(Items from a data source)
*-*-*
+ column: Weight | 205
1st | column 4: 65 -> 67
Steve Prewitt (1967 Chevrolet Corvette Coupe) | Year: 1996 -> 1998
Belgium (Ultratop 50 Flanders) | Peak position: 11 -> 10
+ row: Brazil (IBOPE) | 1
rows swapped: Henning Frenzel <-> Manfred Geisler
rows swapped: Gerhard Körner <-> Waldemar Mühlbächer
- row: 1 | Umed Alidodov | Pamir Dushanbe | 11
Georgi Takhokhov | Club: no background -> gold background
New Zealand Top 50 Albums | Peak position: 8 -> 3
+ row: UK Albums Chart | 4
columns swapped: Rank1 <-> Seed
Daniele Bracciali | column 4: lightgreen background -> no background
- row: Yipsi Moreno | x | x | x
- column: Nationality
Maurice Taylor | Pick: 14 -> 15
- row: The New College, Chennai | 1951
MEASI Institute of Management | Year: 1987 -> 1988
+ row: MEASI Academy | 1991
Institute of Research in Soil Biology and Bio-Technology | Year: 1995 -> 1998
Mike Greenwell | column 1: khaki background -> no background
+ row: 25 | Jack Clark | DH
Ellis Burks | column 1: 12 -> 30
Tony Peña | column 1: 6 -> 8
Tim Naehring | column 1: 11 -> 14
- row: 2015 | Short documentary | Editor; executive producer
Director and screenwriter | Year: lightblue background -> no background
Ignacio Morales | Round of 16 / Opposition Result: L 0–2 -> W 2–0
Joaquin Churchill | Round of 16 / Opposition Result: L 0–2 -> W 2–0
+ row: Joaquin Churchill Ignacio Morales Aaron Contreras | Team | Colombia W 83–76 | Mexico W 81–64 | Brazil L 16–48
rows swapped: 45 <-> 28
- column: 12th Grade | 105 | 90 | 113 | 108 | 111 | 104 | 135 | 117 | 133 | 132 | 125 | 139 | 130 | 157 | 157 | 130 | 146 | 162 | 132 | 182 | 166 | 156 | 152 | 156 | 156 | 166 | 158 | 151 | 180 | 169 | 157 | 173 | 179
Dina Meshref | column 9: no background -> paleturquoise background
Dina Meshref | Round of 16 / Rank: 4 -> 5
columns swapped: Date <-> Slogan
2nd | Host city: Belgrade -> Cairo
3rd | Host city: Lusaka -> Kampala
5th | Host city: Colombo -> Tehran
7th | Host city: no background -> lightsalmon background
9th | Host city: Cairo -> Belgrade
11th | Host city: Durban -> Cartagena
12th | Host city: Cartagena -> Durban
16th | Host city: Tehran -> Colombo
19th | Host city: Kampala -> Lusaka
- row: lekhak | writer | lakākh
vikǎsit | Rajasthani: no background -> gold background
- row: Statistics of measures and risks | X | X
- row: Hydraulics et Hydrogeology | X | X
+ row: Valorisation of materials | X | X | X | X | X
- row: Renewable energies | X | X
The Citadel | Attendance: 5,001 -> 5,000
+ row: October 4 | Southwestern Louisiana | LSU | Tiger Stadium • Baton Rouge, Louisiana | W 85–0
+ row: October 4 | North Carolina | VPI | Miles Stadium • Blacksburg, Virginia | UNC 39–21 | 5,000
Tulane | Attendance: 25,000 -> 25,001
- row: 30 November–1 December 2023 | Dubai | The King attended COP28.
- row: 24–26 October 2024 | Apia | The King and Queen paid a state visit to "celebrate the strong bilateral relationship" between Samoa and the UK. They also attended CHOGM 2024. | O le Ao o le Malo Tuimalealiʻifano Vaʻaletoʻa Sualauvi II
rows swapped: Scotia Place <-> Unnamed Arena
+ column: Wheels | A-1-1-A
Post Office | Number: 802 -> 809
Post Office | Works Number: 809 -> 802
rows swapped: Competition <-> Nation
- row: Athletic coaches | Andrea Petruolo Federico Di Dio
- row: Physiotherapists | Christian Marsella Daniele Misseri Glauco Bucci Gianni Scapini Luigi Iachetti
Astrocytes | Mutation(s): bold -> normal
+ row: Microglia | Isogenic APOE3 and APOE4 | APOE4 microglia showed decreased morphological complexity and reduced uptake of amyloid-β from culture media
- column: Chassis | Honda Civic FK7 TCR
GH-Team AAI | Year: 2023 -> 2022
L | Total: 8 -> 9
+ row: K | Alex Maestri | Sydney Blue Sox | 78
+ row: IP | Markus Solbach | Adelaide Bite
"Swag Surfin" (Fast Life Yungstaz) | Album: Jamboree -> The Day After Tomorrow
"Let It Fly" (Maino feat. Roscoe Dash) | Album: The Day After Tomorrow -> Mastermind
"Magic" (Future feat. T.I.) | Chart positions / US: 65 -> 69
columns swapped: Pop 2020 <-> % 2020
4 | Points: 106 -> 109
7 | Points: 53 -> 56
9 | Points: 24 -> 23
*-*-*
> _PROBLEM TO SOLVE_
Arrange every line of the records above as a JSON list of strings, one string per line, and leave out any blank lines.

> _ANSWER FOR THIS EXERCISE_
[
  "+ column: Weight | 205",
  "1st | column 4: 65 -> 67",
  "Steve Prewitt (1967 Chevrolet Corvette Coupe) | Year: 1996 -> 1998",
  "Belgium (Ultratop 50 Flanders) | Peak position: 11 -> 10",
  "+ row: Brazil (IBOPE) | 1",
  "rows swapped: Henning Frenzel <-> Manfred Geisler",
  "rows swapped: Gerhard Körner <-> Waldemar Mühlbächer",
  "- row: 1 | Umed Alidodov | Pamir Dushanbe | 11",
  "Georgi Takhokhov | Club: no background -> gold background",
  "New Zealand Top 50 Albums | Peak position: 8 -> 3",
  "+ row: UK Albums Chart | 4",
  "columns swapped: Rank1 <-> Seed",
  "Daniele Bracciali | column 4: lightgreen background -> no background",
  "- row: Yipsi Moreno | x | x | x",
  "- column: Nationality",
  "Maurice Taylor | Pick: 14 -> 15",
  "- row: The New College, Chennai | 1951",
  "MEASI Institute of Management | Year: 1987 -> 1988",
  "+ row: MEASI Academy | 1991",
  "Institute of Research in Soil Biology and Bio-Technology | Year: 1995 -> 1998",
  "Mike Greenwell | column 1: khaki background -> no background",
  "+ row: 25 | Jack Clark | DH",
  "Ellis Burks | column 1: 12 -> 30",
  "Tony Peña | column 1: 6 -> 8",
  "Tim Naehring | column 1: 11 -> 14",
  "- row: 2015 | Short documentary | Editor; executive producer",
  "Director and screenwriter | Year: lightblue background -> no background",
  "Ignacio Morales | Round of 16 / Opposition Result: L 0–2 -> W 2–0",
  "Joaquin Churchill | Round of 16 / Opposition Result: L 0–2 -> W 2–0",
  "+ row: Joaquin Churchill Ignacio Morales Aaron Contreras | Team | Colombia W 83–76 | Mexico W 81–64 | Brazil L 16–48",
  "rows swapped: 45 <-> 28",
  "- column: 12th Grade | 105 | 90 | 113 | 108 | 111 | 104 | 135 | 117 | 133 | 132 | 125 | 139 | 130 | 157 | 157 | 130 | 146 | 162 | 132 | 182 | 166 | 156 | 152 | 156 | 156 | 166 | 158 | 151 | 180 | 169 | 157 | 173 | 179",
  "Dina Meshref | column 9: no background -> paleturquoise background",
  "Dina Meshref | Round of 16 / Rank: 4 -> 5",
  "columns swapped: Date <-> Slogan",
  "2nd | Host city: Belgrade -> Cairo",
  "3rd | Host city: Lusaka -> Kampala",
  "5th | Host city: Colombo -> Tehran",
  "7th | Host city: no background -> lightsalmon background",
  "9th | Host city: Cairo -> Belgrade",
  "11th | Host city: Durban -> Cartagena",
  "12th | Host city: Cartagena -> Durban",
  "16th | Host city: Tehran -> Colombo",
  "19th | Host city: Kampala -> Lusaka",
  "- row: lekhak | writer | lakākh",
  "vikǎsit | Rajasthani: no background -> gold background",
  "- row: Statistics of measures and risks | X | X",
  "- row: Hydraulics et Hydrogeology | X | X",
  "+ row: Valorisation of materials | X | X | X | X | X",
  "- row: Renewable energies | X | X",
  "The Citadel | Attendance: 5,001 -> 5,000",
  "+ row: October 4 | Southwestern Louisiana | LSU | Tiger Stadium • Baton Rouge, Louisiana | W 85–0",
  "+ row: October 4 | North Carolina | VPI | Miles Stadium • Blacksburg, Virginia | UNC 39–21 | 5,000",
  "Tulane | Attendance: 25,000 -> 25,001",
  "- row: 30 November–1 December 2023 | Dubai | The King attended COP28.",
  "- row: 24–26 October 2024 | Apia | The King and Queen paid a state visit to \"celebrate the strong bilateral relationship\" between Samoa and the UK. They also attended CHOGM 2024. | O le Ao o le Malo Tuimalealiʻifano Vaʻaletoʻa Sualauvi II",
  "rows swapped: Scotia Place <-> Unnamed Arena",
  "+ column: Wheels | A-1-1-A",
  "Post Office | Number: 802 -> 809",
  "Post Office | Works Number: 809 -> 802",
  "rows swapped: Competition <-> Nation",
  "- row: Athletic coaches | Andrea Petruolo Federico Di Dio",
  "- row: Physiotherapists | Christian Marsella Daniele Misseri Glauco Bucci Gianni Scapini Luigi Iachetti",
  "Astrocytes | Mutation(s): bold -> normal",
  "+ row: Microglia | Isogenic APOE3 and APOE4 | APOE4 microglia showed decreased morphological complexity and reduced uptake of amyloid-β from culture media",
  "- column: Chassis | Honda Civic FK7 TCR",
  "GH-Team AAI | Year: 2023 -> 2022",
  "L | Total: 8 -> 9",
  "+ row: K | Alex Maestri | Sydney Blue Sox | 78",
  "+ row: IP | Markus Solbach | Adelaide Bite",
  "\"Swag Surfin\" (Fast Life Yungstaz) | Album: Jamboree -> The Day After Tomorrow",
  "\"Let It Fly\" (Maino feat. Roscoe Dash) | Album: The Day After Tomorrow -> Mastermind",
  "\"Magic\" (Future feat. T.I.) | Chart positions / US: 65 -> 69",
  "columns swapped: Pop 2020 <-> % 2020",
  "4 | Points: 106 -> 109",
  "7 | Points: 53 -> 56",
  "9 | Points: 24 -> 23"
]